MEDFORD — Medford’s school board appointed John Anhorn during a meeting Wednesday to fill out the rest of Anne Hemann’s term.
Hemann is moving out of the district, so she can no longer serve on the school board. The district had multiple options for that spot and ultimately elected to appoint Anhorn until Election Day in November, rather than have a special election or operate a member short until the fall.
Anhorn “has deep roots in Medford and kids in the (school) building,” said Mark Ristau, Medford’s superintendent. He’s “a perfect candidate for the position.”
For the Nov. 5 election, “others can run, if they’d like,” including, of course, Anhorn, Ristau said. Anhorn’s first board meeting will be July 22.
The district is now in the market for a new business manager, as Andrew Adams announces his resignation, effective June 30. Adams was hired in May of 2018 to replace Lylia Iverson, who has been with the district for decades before retiring last summer.
As a CPA with experience auditing schools, Adams is “very qualified,” so it’s no surprise he was “a very attractive candidate” to other districts, Ristau said. Of course, the role of business manager “is very important to a school district,” so “we are looking for applicants.”
The district also elected to delay until next summer the majority of planned improvements to the school parking lot.
“We hoped to reconfigure the entire lot, but after meeting with architects, contractors, and engineers,” it became clear “the main part of the lot” would have to wait until next year, especially since the district’s next fiscal year doesn’t begin until July 1, Ristau said. “We’ll budget and plan for it” to start in early-June of 2020, and “we’ll do it right.”

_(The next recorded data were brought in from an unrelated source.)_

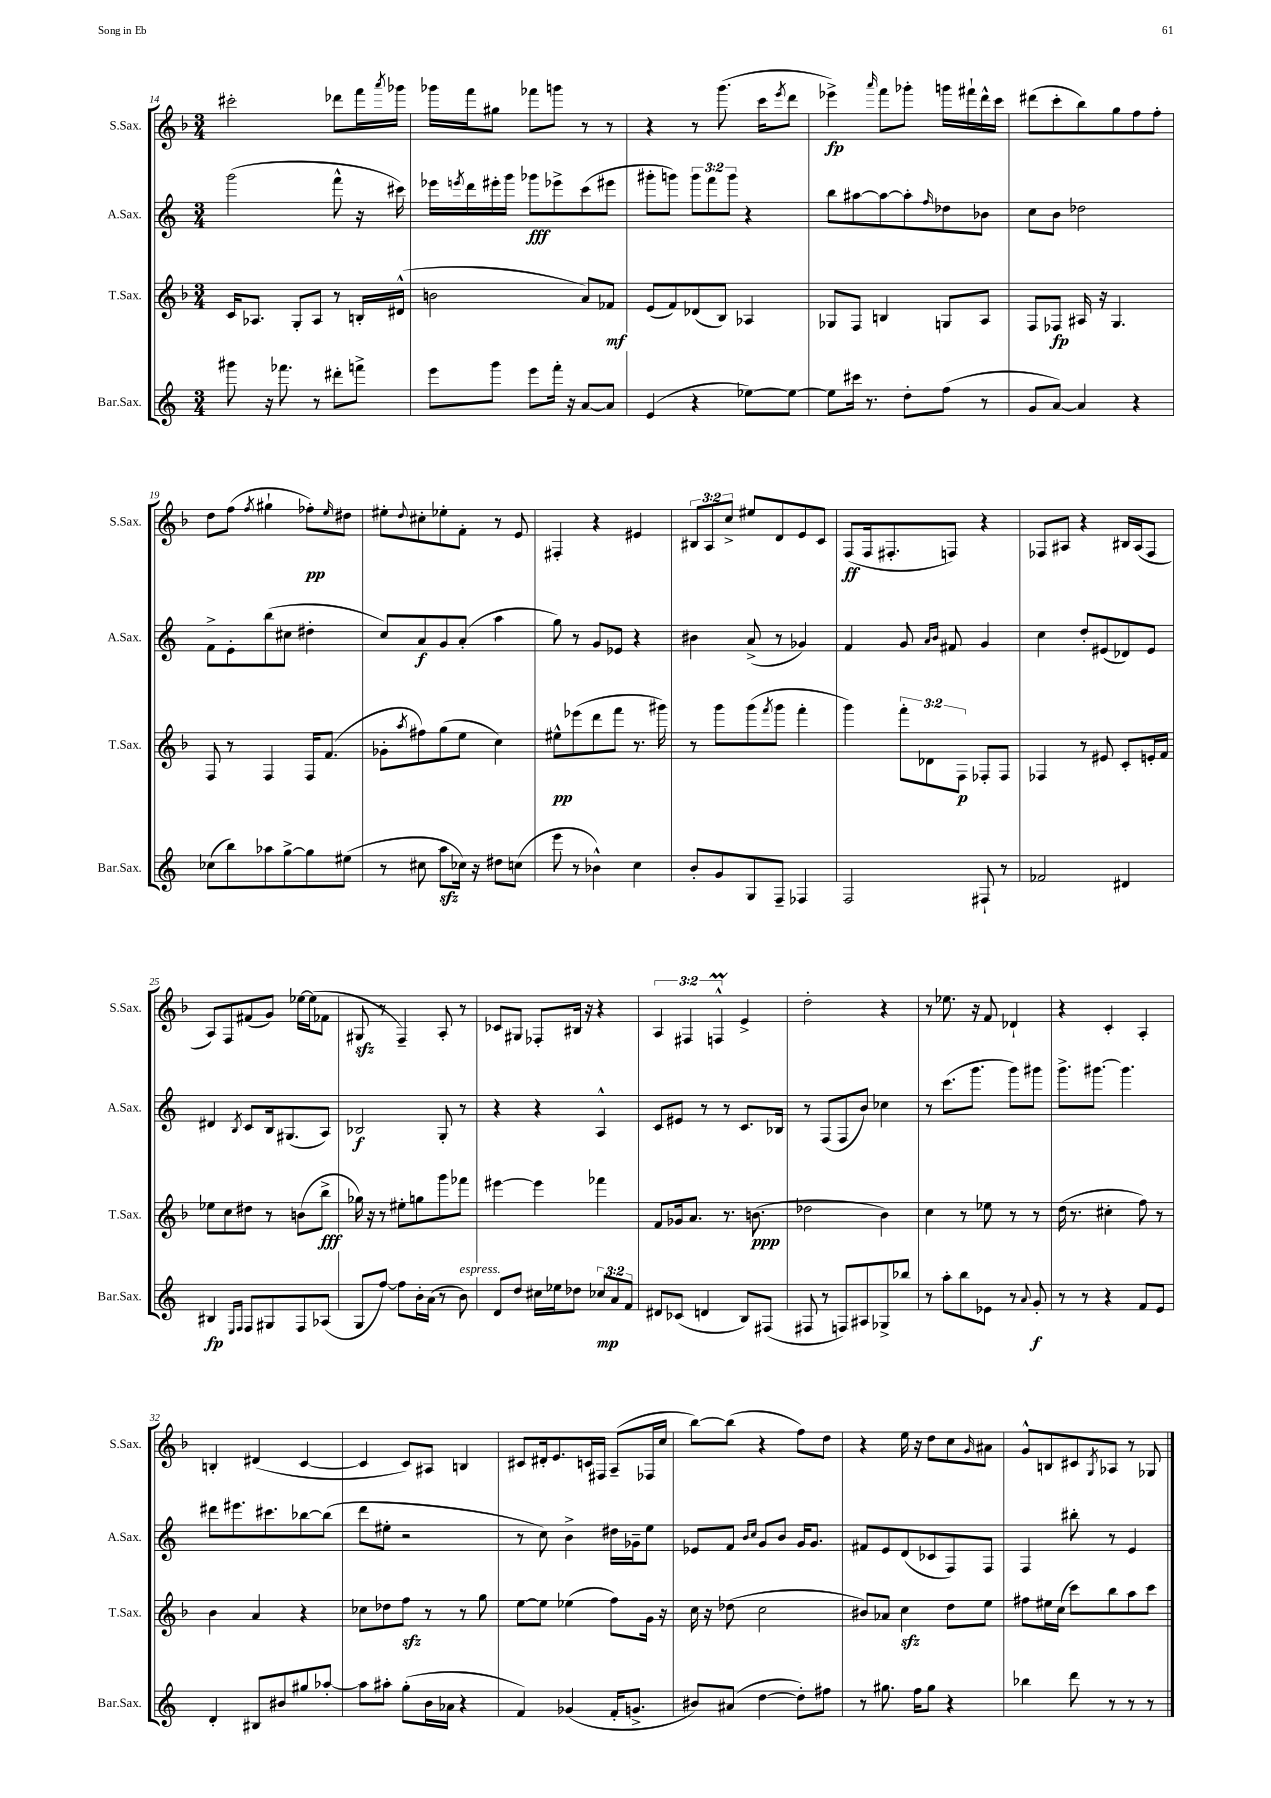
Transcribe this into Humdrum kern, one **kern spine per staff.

**kern	**dynam	**kern	**dynam	**kern	**dynam	**kern	**dynam
*part4	*part4	*part3	*part3	*part2	*part2	*part1	*part1
*staff4	*staff4	*staff3	*staff3	*staff2	*staff2	*staff1	*staff1
*I"Bar.Sax.	*	*I"T.Sax.	*	*I"A.Sax.	*	*I"S.Sax.	*
*I'Bar.Sax.	*	*I'T.Sax.	*	*I'A.Sax.	*	*I'S.Sax.	*
*clefG2	*	*clefG2	*	*clefG2	*	*clefG2	*
*k[]	*	*k[b-]	*	*k[]	*	*k[b-]	*
*M3/4	*	*M3/4	*	*M3/4	*	*M3/4	*
=14	=14	=14	=14	=14	=14	=14	=14
8ggg#X\	.	16c/KL	.	(2ggg\	.	2ccc#X'\	.
.	.	8.A-X/J	.	.	.	.	.
16r	.	.	.	.	.	.	.
8.fff-X\	.	.	.	.	.	.	.
.	.	8G'/L	.	.	.	.	.
8r	.	8A-/J	.	.	.	.	.
8ddd#X'\L	.	8r	.	8fff^^\	.	8ddd-X\L	.
8fffn^\J	.	16Bn'/LL	.	16r	.	16fff\L	.
.	.	.	.	.	.	8qaaa/	.
.	.	(16d#X^^/JJ	.	16ccc#X\)	.	16ggg-X\JJ	.
=15	=15	=15	=15	=15	=15	=15	=15
8eee\L	.	2bn\	.	16eee-X\LL	.	16ggg-X\LL	.
.	.	.	.	8qeeen/	.	.	.
.	.	.	.	16ddd\	.	16fff\J	.
8ggg\J	.	.	.	16eee#X'\	.	8gg#X\J	.
.	.	.	.	16ggg\JJ	.	.	.
8eee\L	.	.	.	8ggg-X\L	fff	8fff-X\L	.
16fff'\Jk	.	.	.	8eee-X^\	.	8gggn\J	.
16r	.	.	.	.	.	.	.
[8a/L	.	8a/L)	.	(8ccc\	.	8r	.
8a/J]	.	8f-X/J	mf	8eee#X\J	.	8r	.
=16	=16	=16	=16	=16	=16	=16	=16
(4e/	.	(8e/L	.	8ggg#X'\L	.	4r	.
.	.	8f/)	.	8gggn\J)	.	.	.
4r	.	(8d-X/	.	12ggg\L	.	8r	.
.	.	.	.	12fff\	.	.	.
.	.	8B-/J)	.	.	.	(8.ggg\	.
.	.	.	.	12ggg\J	.	.	.
[8ee-X\L)	.	4A-X/	.	4r	.	.	.
.	.	.	.	.	.	16ccc\KL	.
.	.	.	.	.	.	8qeee/	.
8ee-\J_	.	.	.	.	.	8ddd\J	.
=17	=17	=17	=17	=17	=17	=17	=17
8ee-\L]	.	8G-X/L	.	8bb\L	.	4eee-X^\)	fp
16ccc#X\Jk	.	8F/J	.	[8aa#X\	.	.	.
8.r	.	.	.	.	.	.	.
.	.	.	.	.	.	16qqaaa/	.
.	.	4Bn/	.	8aa#\_	.	8fff\L	.
8dd'\L	.	.	.	8aa#'\]	.	8ggg-X'\J	.
.	.	.	.	16qqff/	.	.	.
(8ff\J	.	8Gn/L	.	8dd-X\	.	16gggn\LL	.
.	.	.	.	.	.	16fff#X`\	.
8r	.	8A/J	.	8b-X\J	.	16ddd^^\	.
.	.	.	.	.	.	16ccc\JJ	.
=18	=18	=18	=18	=18	=18	=18	=18
8g/L	.	8F/L	.	8cc\L	.	(8ddd#X\L	.
[8a/J)	.	8F-X/J	fp	8b\J	.	8ccc'\	.
4a/]	.	16A#X/	.	2dd-X\	.	8bb-\)	.
.	.	16r	.	.	.	.	.
.	.	4.G/	.	.	.	8gg\	.
4r	.	.	.	.	.	8ff\	.
.	.	.	.	.	.	8ff'\J	.
!!LO:LB:g=z
=19	=19	=19	=19	=19	=19	=19	=19
(8cc-X\L	.	8F/	.	8f^\L	.	8dd\L	.
8bb\)	.	8r	.	8e'\	.	(8ff\J	.
.	.	.	.	.	.	8qff/	.
8aa-X\	.	4F/	.	(8bb\	.	4gg#X`\	.
[8gg^\	.	.	.	8cc#X\J	.	.	.
8gg\]	.	16F/KL	.	4dd#X'\	.	8ff-X'\L)	pp
.	.	(8.f/J	.	.	.	.	.
.	.	.	.	.	.	16qqee/	.
(8ee#X\J	.	.	.	.	.	8dd#X\J	.
=20	=20	=20	=20	=20	=20	=20	=20
8r	.	8g-X'\L	.	8cc/L)	.	8ee#X'\L	.
.	.	8qaa/	.	.	.	8qqdd/	.
8cc#X\	.	8ff#X\)	.	8a/	f	8cc#X'\	.
8aazz\L	.	(8gg\	.	8g/	.	8ee-X'\	.
16cc-X\Jk)	.	8ee\J	.	(8a'/J	.	8f'\J	.
16r	.	.	.	.	.	.	.
8dd#X\L	.	4cc\)	.	4aa\	.	8r	.
(8ccn\J	.	.	.	.	.	8e/	.
=21	=21	=21	=21	=21	=21	=21	=21
8eee\	.	8ee#X^^\L	pp	8gg\)	.	4F#X'/	.
8r	.	(8eee-X\	.	8r	.	.	.
4b-X^^\)	.	8ddd\	.	8g/L	.	4r	.
.	.	8fff\J	.	8e-X/J	.	.	.
4cc\	.	8.r	.	4r	.	4e#X/	.
.	.	16ggg#X\)	.	.	.	.	.
=22	=22	=22	=22	=22	=22	=22	=22
8b'/L	.	8r	.	4b#X\	.	12B#X/L	.
.	.	.	.	.	.	12A/	.
8g/	.	8ggg\L	.	.	.	.	.
.	.	.	.	.	.	12cc^/J	.
8G/	.	(8ggg\	.	(8a^/	.	8ee#X/L	.
.	.	8qfff/	.	.	.	.	.
8F~/J	.	8ggg\J	.	8r	.	8d/	.
4F-X/	.	4fff'\	.	4g-X/)	.	8e/	.
.	.	.	.	.	.	8c/J	.
=23	=23	=23	=23	=23	=23	=23	=23
2F/	.	4ggg\)	.	4f/	.	(8F/L	ff
.	.	.	.	.	.	16F/k	.
.	.	.	.	.	.	8.F#X'/	.
.	.	12fff'\L	.	8g/	.	.	.
.	.	12d-X\	.	.	.	.	.
.	.	.	.	16qqa/LL	.	.	.
.	.	.	.	16qqb/JJ	.	.	.
.	.	.	.	8f#X/	.	8Fn/J)	.
.	.	12F\J	p	.	.	.	.
8F#X`/	.	8F-X'/L	.	4g/	.	4r	.
8r	.	8F-/J	.	.	.	.	.
=24	=24	=24	=24	=24	=24	=24	=24
2f-X/	.	4F-X/	.	4cc\	.	8F-X/L	.
.	.	.	.	.	.	8A#X/J	.
.	.	8r	.	8dd'/L	.	4r	.
.	.	8e#X/	.	(8e#X/	.	.	.
4d#X/	.	8c'/L	.	8d-X/)	.	16B#X/LL	.
.	.	.	.	.	.	(16A#/J	.
.	.	16en'/L	.	8e#/J	.	8F-/J	.
.	.	16f/JJ	.	.	.	.	.
!!LO:LB:g=z
=25	=25	=25	=25	=25	=25	=25	=25
4B#X/	fp	8ee-X\L	.	4d#X/	.	8A/L)	.
.	.	8cc\	.	.	.	8F/	.
16qqE/LL	.	.	.	.	.	.	.
16qqF/JJ	.	.	.	8qB/	.	.	.
8F/L	.	8dd#X\J	.	8c/L	.	(8f#X/	.
8G#X/	.	8r	.	16B/k	.	8g/J)	.
.	.	.	.	(8.G#X/	.	.	.
8F/	.	(8bn\L	.	.	.	[16ee-X\LL	.
.	.	.	.	.	.	(16ee-\J]	.
(8A-X/J	.	8bb-^\J	fff	8A/J)	.	8f-X\J	.
=26	=26	=26	=26	=26	=26	=26	=26
8G/L	.	16gg-X\)	.	2B-X/	f	8G#Xzz/	.
.	.	16r	.	.	.	.	.
[8ff/J)	.	8r	.	.	.	8r	.
8ff\L]	.	8ee#X'\L	.	.	.	4F~/)	.
16b'\L	.	8ggn\	.	.	.	.	.
(16a\JJ	.	.	.	.	.	.	.
8r	.	8ggg\	.	8G'/	.	8A'/	.
!LO:TX:a:i:t=espress.	!	!	!	!	!	!	!
8b\)	.	8fff-X\J	.	8r	.	8r	.
=27	=27	=27	=27	=27	=27	=27	=27
8d/L	.	[4eee#X\	.	4r	.	8c-X/L	.
8dd/J	.	.	.	.	.	8G#X/J	.
16cc#X\LL	.	4eee#\]	.	4r	.	8F-X'/L	.
16ee-X\J	.	.	.	.	.	.	.
8dd-X\J	.	.	.	.	.	16B#X/Jk	.
.	.	.	.	.	.	16r	.
12cc-X/L	mp	4fff-X\	.	4A^^/	.	4r	.
12a/	.	.	.	.	.	.	.
12f/J	.	.	.	.	.	.	.
=28	=28	=28	=28	=28	=28	=28	=28
8d#X/L	.	8f/L	.	8c/L	.	6A/	.
(8c-X/J	.	16g-X/k	.	8e#X/J	.	.	.
.	.	.	.	.	.	6F#X/	.
.	.	8.a/J	.	.	.	.	.
4dn/	.	.	.	8r	.	.	.
.	.	.	.	.	.	6FnM^^/	.
.	.	8.r	.	8r	.	.	.
8B/L)	.	.	.	8.c/L	.	4e^/	.
.	.	(8.bn\	ppp	.	.	.	.
(8F#X/J	.	.	.	.	.	.	.
.	.	.	.	16B-X/Jk	.	.	.
=29	=29	=29	=29	=29	=29	=29	=29
8F#X/	.	2dd-X\	.	8r	.	2dd'\	.
8r	.	.	.	(8F/L	.	.	.
8Fn/L)	.	.	.	8F/	.	.	.
8A#X/	.	.	.	8b/J)	.	.	.
8G-X^/	.	4b-\)	.	4cc-X\	.	4r	.
8bb-X/J	.	.	.	.	.	.	.
=30	=30	=30	=30	=30	=30	=30	=30
8r	.	4cc\	.	8r	.	8r	.
8aa'\L	.	.	.	(8.ccc\L	.	8.ee-X\	.
8bb\	.	8r	.	.	.	.	.
.	.	.	.	8.ggg\J	.	16r	.
8e-X\J	.	8ee-X\	.	.	.	8f/	.
8r	.	8r	.	8ggg\L)	.	4d-X`/	.
8qqa/	.	.	.	.	.	.	.
8g'/	f	8r	.	8ggg#X\J	.	.	.
=31	=31	=31	=31	=31	=31	=31	=31
8r	.	(16dd\	.	8.ggg^\L	.	4r	.
.	.	8.r	.	.	.	.	.
8r	.	.	.	.	.	.	.
.	.	.	.	[8.ggg#X\J	.	.	.
4r	.	4cc#X'\	.	.	.	4c'/	.
.	.	.	.	4.ggg#\]	.	.	.
8f/L	.	8ff\)	.	.	.	4A'/	.
8e/J	.	8r	.	.	.	.	.
!!LO:LB:g=z
=32	=32	=32	=32	=32	=32	=32	=32
4d'/	.	4b-\	.	8ddd#X\L	.	4Bn'/	.
.	.	.	.	8.eee#X\	.	.	.
8B#X/L	.	4a/	.	.	.	(4d#X/	.
.	.	.	.	8.ccc#X\	.	.	.
8b#X/	.	.	.	.	.	.	.
8gg#X/	.	4r	.	[8bb-X\	.	[4c/	.
[8aa-X'/J	.	.	.	(8bb-\J]	.	.	.
=33	=33	=33	=33	=33	=33	=33	=33
8aa-\L]	.	8cc-X\L	.	8ddd\L	.	4c/]	.
8aa#X'\J	.	8dd-X\	.	8ee#X'\J	.	.	.
(8gg'\L	.	8ffzz\J	.	2r	.	8c/L)	.
16b\L	.	8r	.	.	.	8A#X/J	.
16a-X\JJ	.	.	.	.	.	.	.
4r	.	8r	.	.	.	4Bn/	.
.	.	8gg\	.	.	.	.	.
=34	=34	=34	=34	=34	=34	=34	=34
4f/)	.	[8ee\L	.	8r	.	8c#X/L	.
.	.	8ee\J]	.	8cc\)	.	16d#X'/k	.
.	.	.	.	.	.	8.e/	.
(4g-X/	.	(4ee-X\	.	4b^\	.	.	.
.	.	.	.	.	.	16cn/L	.
.	.	.	.	.	.	16F#X/JJ	.
16f'/KL	.	8ff\L)	.	16dd#X\LL	.	(8A~/L	.
8.gn^/J	.	.	.	16g-X~\J	.	.	.
.	.	16g\Jk	.	8ee\J	.	16F-X/L	.
.	.	16r	.	.	.	16cc/JJ	.
=35	=35	=35	=35	=35	=35	=35	=35
8b#X/L)	.	16cc\	.	8e-X/L	.	[8bb-\L)	.
.	.	16r	.	.	.	.	.
(8a#X/J	.	(8dd-X\	.	8f/J	.	(8bb-\J]	.
.	.	.	.	16qqb/LL	.	.	.
.	.	.	.	16qqcc/JJ	.	.	.
[4dd\	.	2cc\	.	8g/L	.	4r	.
.	.	.	.	8b/J	.	.	.
8dd'\L])	.	.	.	16g/KL	.	8ff\L)	.
.	.	.	.	8.g/J	.	.	.
8ff#X\J	.	.	.	.	.	8dd\J	.
=36	=36	=36	=36	=36	=36	=36	=36
8r	.	8b#X/L)	.	8f#X/L	.	4r	.
8.gg#X\	.	8a-X/J	.	8e/	.	.	.
.	.	4cczz\	.	(8d/	.	16ee\	.
16ff\KL	.	.	.	.	.	16r	.
8gg#\J	.	.	.	8c-X/	.	8dd\L	.
4r	.	8dd\L	.	8F/)	.	8cc\	.
.	.	.	.	.	.	16qqg/	.
.	.	8ee\J	.	8F/J	.	8a#X\J	.
=37	=37	=37	=37	=37	=37	=37	=37
4bb-X\	.	8ff#X\L	.	4F/	.	8g^^/L	.
.	.	16ee#X\L	.	.	.	8Bn/	.
.	.	(16cc\JJ	.	.	.	.	.
8ddd\	.	8ccc\L)	.	8bb#X'\	.	8c#X/	.
.	.	.	.	.	.	8qG/	.
8r	.	8bb-\	.	8r	.	8A-X/J	.
8r	.	8aa\	.	4e/	.	8r	.
8r	.	8ccc\J	.	.	.	8G-X/	.
==	==	==	==	==	==	==	==
*-	*-	*-	*-	*-	*-	*-	*-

This summer, “we’ll patch and seal everything and add some parking spots” — roughly 17 — on the southeast side of the building, he said. Currently, Medford’s parking lot offers 251 spots, and “when we have special events, we’re way overcrowded,” so additional spots will be part of next summer’s project.
This summer’s work is estimated to cost $75,000-$80,000 and will start in July, he said. “A lot of that ($75,000-$80,000) will be covered under” Long-Term Facilities Maintenance (LTFM).
Medford also discussed the district’s preliminary budget for 2019-2020 Wednesday, which calls for total revenue of $11,153,193 and expenditures of $11,743,021. The district’s general fund is projected to have revenue of $9,337,593 and expenditures of $9,849,162.
“We have some big-ticket purchases with technology,” including iPads for elementary students, as well as “new maintenance equipment,” like lawnmowers and tractors, Ristau said. The latter expenses “only come around every 20 years or so.”
It’s not unusual for Medford to project some deficit spending in the budget, because “we’re conservative in our estimates,” especially with enrollment, which is how districts derive the vast preponderance of their funding, he said. “We’re alright” — “no worries.”
All hires at the secondary school are in place for 2019-2020, according to Kevin Babcock, that building’s principal. In addition, 2019-2020’s eighth-twelfth graders have received their schedules, while the seventh-grade class will receive their schedules prior to the start of the school year.
In addition, Sara Routh, high school counselor, Anna Johanson, high school social worker, and Babcock met with the sixth graders to cover expectations, and what it truly means to be a seventh grader, prior to the end of this school year, according to Babcock. This will allow him to concentrate more on parents during seventh-grade orientation later this summer.